- [WHAT YOU ARE ASKED TO DO]: Could you tally the lines in the listing below that include the word "photograph"? Respond with the total alone.
RECORD EXCERPTS Start Marker
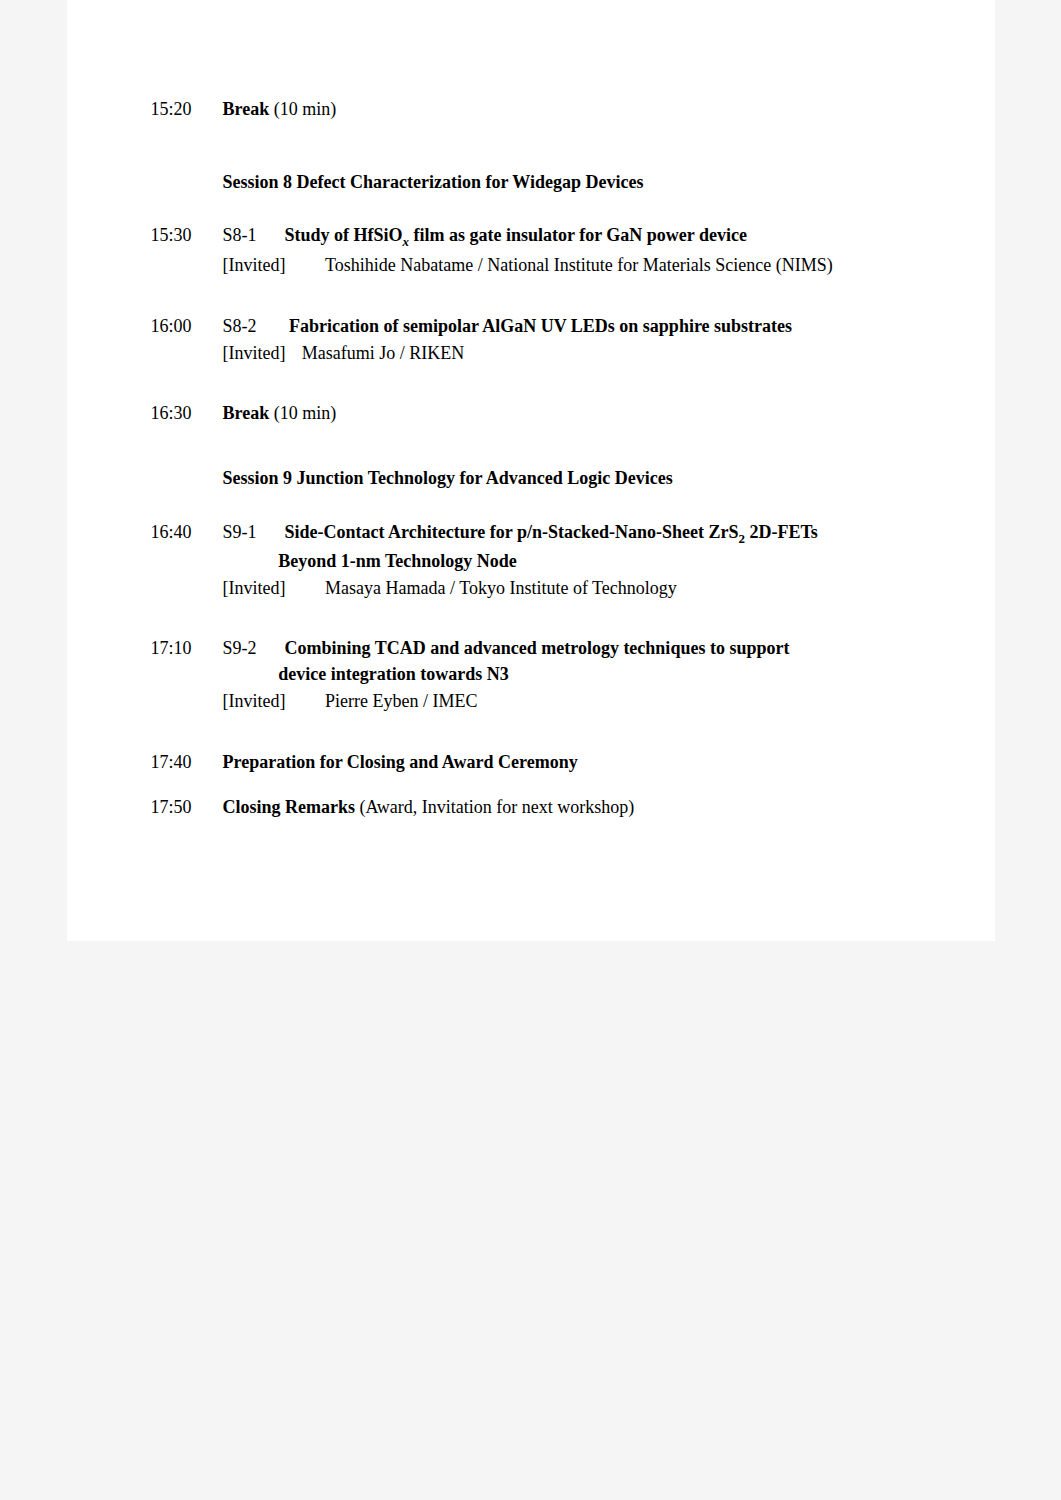15:20
Break (10 min)
Session 8 Defect Characterization for Widegap Devices
15:30
S8-1 Study of HfSiOx film as gate insulator for GaN power device
[Invited]
Toshihide Nabatame / National Institute for Materials Science (NIMS)
16:00
S8-2 Fabrication of semipolar AlGaN UV LEDs on sapphire substrates
[Invited]
Masafumi Jo / RIKEN
16:30
Break (10 min)
Session 9 Junction Technology for Advanced Logic Devices
16:40
S9-1 Side-Contact Architecture for p/n-Stacked-Nano-Sheet ZrS2 2D-FETs Beyond 1-nm Technology Node
[Invited]
Masaya Hamada / Tokyo Institute of Technology
17:10
S9-2 Combining TCAD and advanced metrology techniques to support device integration towards N3
[Invited]
Pierre Eyben / IMEC
17:40
Preparation for Closing and Award Ceremony
17:50
Closing Remarks (Award, Invitation for next workshop)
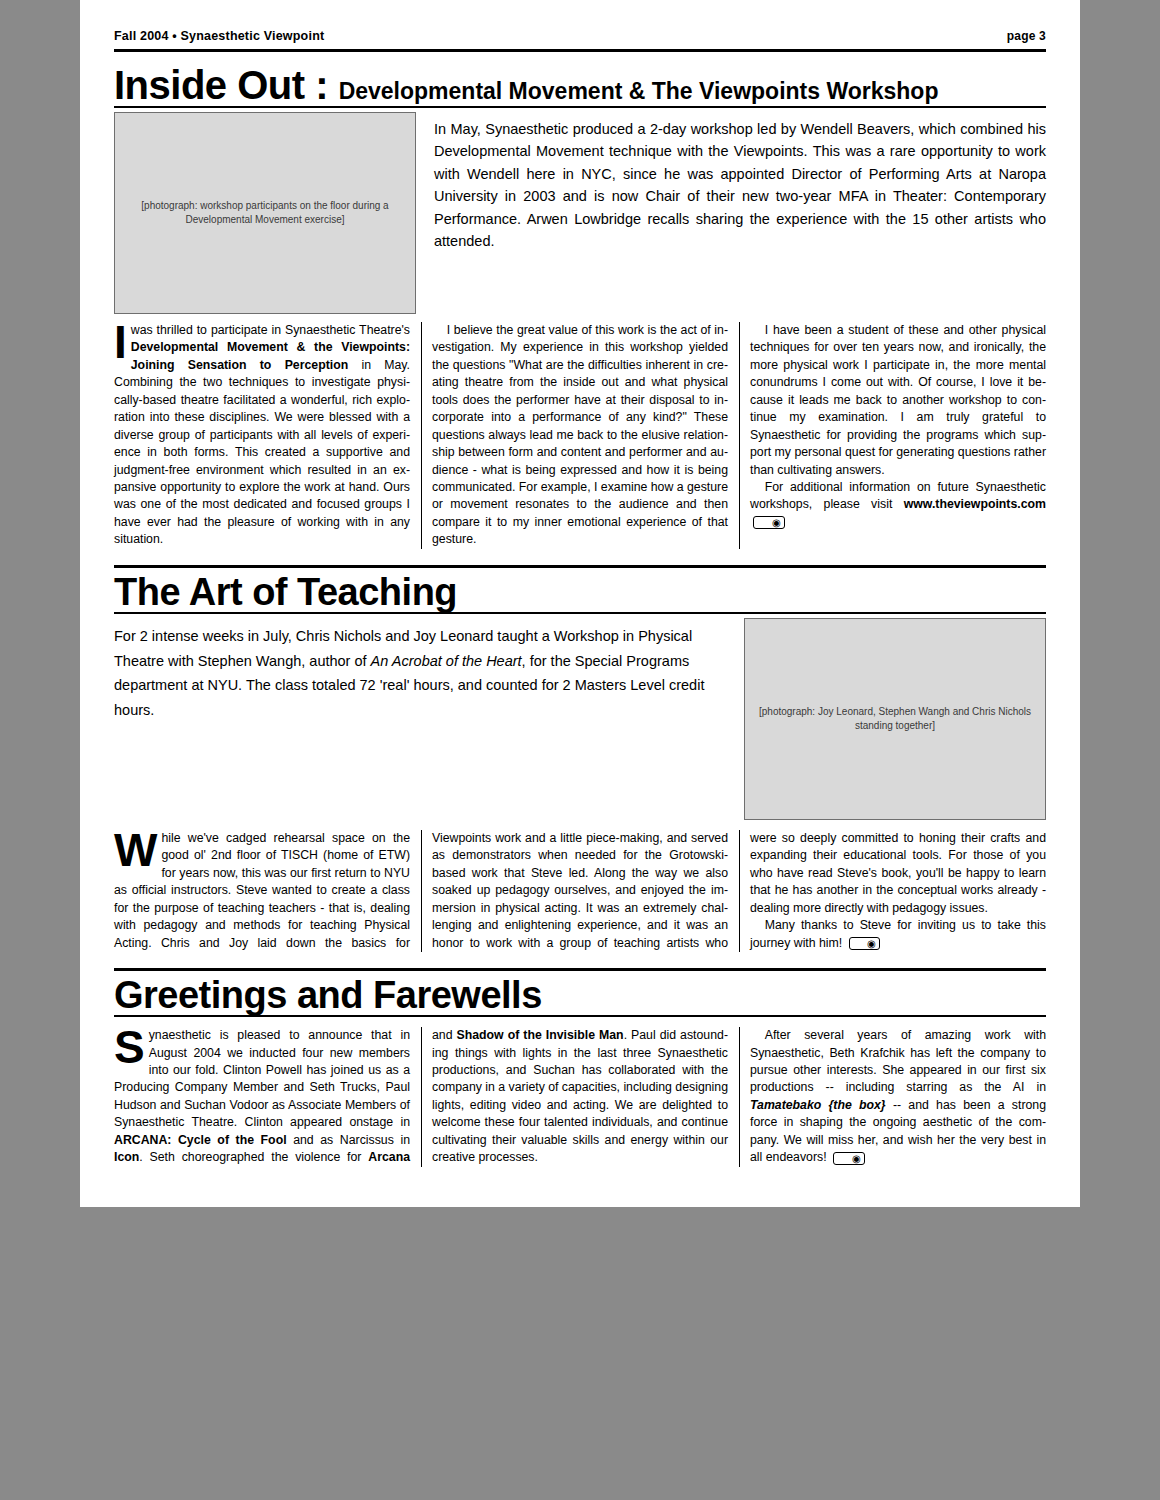Fall 2004 • Synaesthetic Viewpoint
page 3
Inside Out : Developmental Movement & The Viewpoints Workshop
[photograph: workshop participants on the floor during a Developmental Movement exercise]
In May, Synaesthetic produced a 2-day workshop led by Wendell Beavers, which combined his Developmental Movement technique with the Viewpoints. This was a rare opportunity to work with Wendell here in NYC, since he was appointed Director of Performing Arts at Naropa University in 2003 and is now Chair of their new two-year MFA in Theater: Contemporary Performance. Arwen Lowbridge recalls sharing the experience with the 15 other artists who attended.
I was thrilled to participate in Synaesthetic Theatre's Developmental Movement & the Viewpoints: Joining Sensation to Perception in May. Combining the two techniques to investigate physically-based theatre facilitated a wonderful, rich exploration into these disciplines. We were blessed with a diverse group of participants with all levels of experience in both forms. This created a supportive and judgment-free environment which resulted in an expansive opportunity to explore the work at hand. Ours was one of the most dedicated and focused groups I have ever had the pleasure of working with in any situation.
I believe the great value of this work is the act of investigation. My experience in this workshop yielded the questions "What are the difficulties inherent in creating theatre from the inside out and what physical tools does the performer have at their disposal to incorporate into a performance of any kind?" These questions always lead me back to the elusive relationship between form and content and performer and audience - what is being expressed and how it is being communicated. For example, I examine how a gesture or movement resonates to the audience and then compare it to my inner emotional experience of that gesture.
I have been a student of these and other physical techniques for over ten years now, and ironically, the more physical work I participate in, the more mental conundrums I come out with. Of course, I love it because it leads me back to another workshop to continue my examination. I am truly grateful to Synaesthetic for providing the programs which support my personal quest for generating questions rather than cultivating answers.
For additional information on future Synaesthetic workshops, please visit www.theviewpoints.com ◉
The Art of Teaching
[photograph: Joy Leonard, Stephen Wangh and Chris Nichols standing together]
For 2 intense weeks in July, Chris Nichols and Joy Leonard taught a Workshop in Physical Theatre with Stephen Wangh, author of An Acrobat of the Heart, for the Special Programs department at NYU. The class totaled 72 'real' hours, and counted for 2 Masters Level credit hours.
While we've cadged rehearsal space on the good ol' 2nd floor of TISCH (home of ETW) for years now, this was our first return to NYU as official instructors. Steve wanted to create a class for the purpose of teaching teachers - that is, dealing with pedagogy and methods for teaching Physical Acting. Chris and Joy laid down the basics for Viewpoints work and a little piece-making, and served as demonstrators when needed for the Grotowski-based work that Steve led. Along the way we also soaked up pedagogy ourselves, and enjoyed the immersion in physical acting. It was an extremely challenging and enlightening experience, and it was an honor to work with a group of teaching artists who were so deeply committed to honing their crafts and expanding their educational tools. For those of you who have read Steve's book, you'll be happy to learn that he has another in the conceptual works already - dealing more directly with pedagogy issues.
Many thanks to Steve for inviting us to take this journey with him! ◉
Greetings and Farewells
Synaesthetic is pleased to announce that in August 2004 we inducted four new members into our fold. Clinton Powell has joined us as a Producing Company Member and Seth Trucks, Paul Hudson and Suchan Vodoor as Associate Members of Synaesthetic Theatre. Clinton appeared onstage in ARCANA: Cycle of the Fool and as Narcissus in Icon. Seth choreographed the violence for Arcana and Shadow of the Invisible Man. Paul did astounding things with lights in the last three Synaesthetic productions, and Suchan has collaborated with the company in a variety of capacities, including designing lights, editing video and acting. We are delighted to welcome these four talented individuals, and continue cultivating their valuable skills and energy within our creative processes.
After several years of amazing work with Synaesthetic, Beth Krafchik has left the company to pursue other interests. She appeared in our first six productions -- including starring as the AI in Tamatebako {the box} -- and has been a strong force in shaping the ongoing aesthetic of the company. We will miss her, and wish her the very best in all endeavors! ◉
RECORD EXCERPTS End Marker
- [ANSWER SECTION]: 2